I strongly encourage you to start and understand 1 business, inside out. That is better than any training possible. It does not have to be a great business, it could be any business. You need to be able to get a feel for how you would do as a 100% owner. If you can do that, you will have a tremendous leg up against the competition.

Most people don't take that first concept correctly and it is quite sad. People view it as a piece of paper and just trade because it is easy to trade. But if it was a business you inherited, you would not be trading. You would really seek out knowledge on how it should be run, how it works. If you start with that, you will eventually know how much that business is worth."

At Himalaya Capital, Li asks his analyst one simple question when analyzing a company: Can you tell what the worst-case scenario is for the business during the next 10 years? In other words, if sometime over the next 10 years everything that could go wrong does go wrong, what will the economics of the business look like?

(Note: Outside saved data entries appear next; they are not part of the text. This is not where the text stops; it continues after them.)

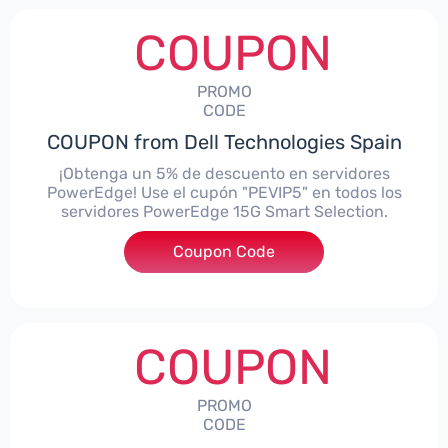
COUPON
PROMO
CODE
COUPON from Dell Technologies Spain
¡Obtenga un 5% de descuento en servidores
PowerEdge! Use el cupón "PEVIP5" en todos los
servidores PowerEdge 15G Smart Selection.
Coupon Code
***IP5
COUPON
PROMO
CODE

He also suggested one way to find out whether you understand a business or not – speaking to someone who’s very knowledgeable about the business but has the opposite view about its future. If you can prove you know more than him, then you can say the business is within your circle of competence.

 

Andrew Carnegie

"Concentrate all your thought and energy upon the performance of your duties. Put all your eggs into one basket and then watch that basket, do not scatter your shot. The man who is director in a half dozen railroads and three or four manufacturing companies, or who tries at one and the same time to work a farm, a factory, a line of street cars, a political party and a store, rarely amounts to much. He may be concerned in the management of more than one business enterprise, but they should all be of the one kind, which he understands. The great successes of life are made by concentration."

Lao Tzu

"To know that you do not know is the best. To think you know when you do not is a disease. Recognizing this disease as a disease is to be free of it."